A Democratic lawmaker said Thursday that Donald Trump is the Republican Party’s Frankenstein monster.
Rep. Adam Schiff, D-Calif., said he has “little sympathy” for the “awkwardness” that his Republican colleagues may be experiencing after endorsing a candidate they have privately expressed serious concerns about, saying, “This is the monster they created. This is their Frankenstein.”
“They have been preaching a lot of the bile that we hear at the top of the ticket,” Schiff said at a Thursday discussion hosted by Politico at the Democratic National Convention in Philadelphia, saying that Republican lawmakers sing “a different song when they are meeting us in private.”
“But they created this, they encouraged this, and now they are expressing shock that it has taken over their party?” Schiff said incredulously.

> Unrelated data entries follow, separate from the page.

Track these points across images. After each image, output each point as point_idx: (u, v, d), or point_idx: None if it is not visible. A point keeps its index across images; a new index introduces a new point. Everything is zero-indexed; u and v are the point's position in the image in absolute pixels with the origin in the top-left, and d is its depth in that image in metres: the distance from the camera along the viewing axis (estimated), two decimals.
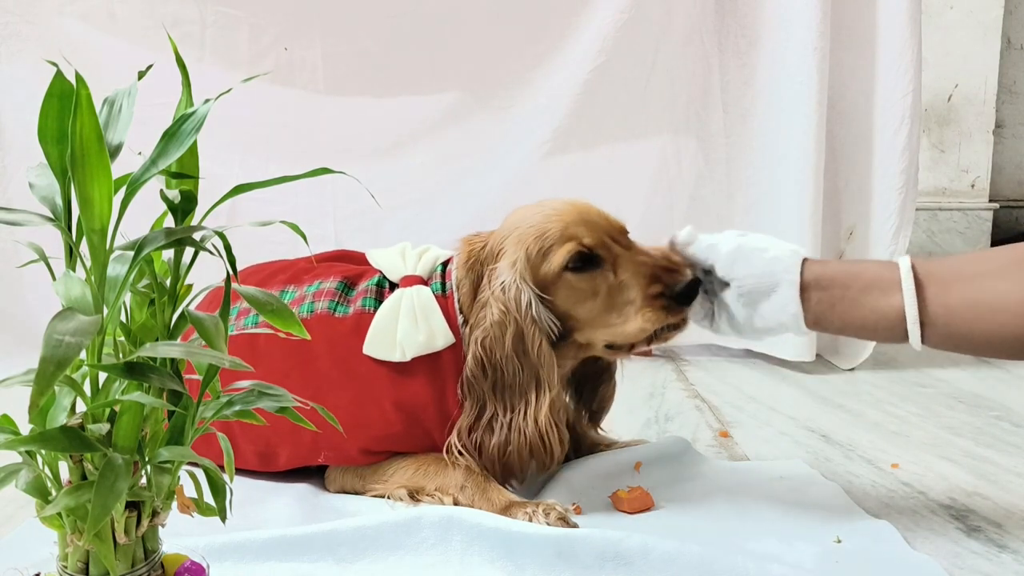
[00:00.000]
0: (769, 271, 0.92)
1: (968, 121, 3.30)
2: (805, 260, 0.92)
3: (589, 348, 1.05)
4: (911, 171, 1.68)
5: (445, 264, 1.09)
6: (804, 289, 0.90)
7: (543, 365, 0.99)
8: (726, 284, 0.96)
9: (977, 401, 1.52)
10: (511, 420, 0.98)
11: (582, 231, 1.00)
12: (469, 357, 1.00)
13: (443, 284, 1.06)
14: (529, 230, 1.01)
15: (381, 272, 1.10)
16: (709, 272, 0.99)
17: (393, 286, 1.08)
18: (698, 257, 0.99)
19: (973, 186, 3.35)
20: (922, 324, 0.84)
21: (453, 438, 1.01)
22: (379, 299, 1.06)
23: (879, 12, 1.67)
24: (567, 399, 1.12)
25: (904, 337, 0.86)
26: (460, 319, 1.04)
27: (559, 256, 0.99)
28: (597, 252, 1.00)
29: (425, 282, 1.07)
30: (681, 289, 0.98)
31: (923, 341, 0.85)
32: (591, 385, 1.14)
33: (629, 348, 1.04)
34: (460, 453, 1.00)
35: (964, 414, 1.44)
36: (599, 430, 1.22)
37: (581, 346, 1.04)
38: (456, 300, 1.05)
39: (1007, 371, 1.73)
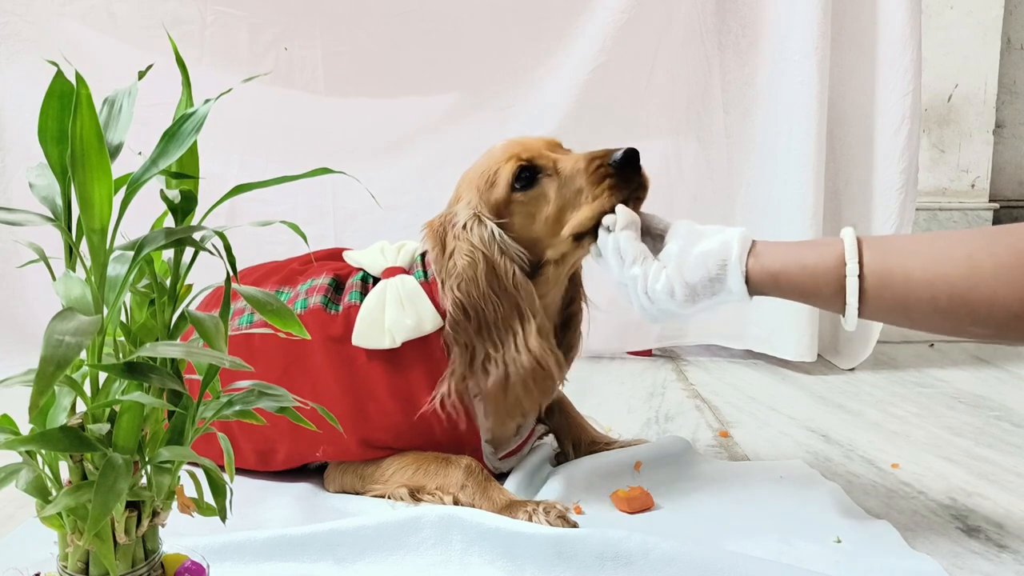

Sen. Chris Coons, D-Del., lamented that although many Republicans are afraid to publicly criticize their party’s nominee because they are “frankly concerned about their own electoral survival,” he described “Never Trump” leader Sen. Ben Sasse, R-Neb., as a “true conservative” for “courageously speaking out” against Trump.
“Literally, I think there are dozens of Republicans, at least in the Senate, who have expressed privately to me their grave concern that although [Trump] may have won their primaries, he does not reflect the values and traditions of their party,” Coons said.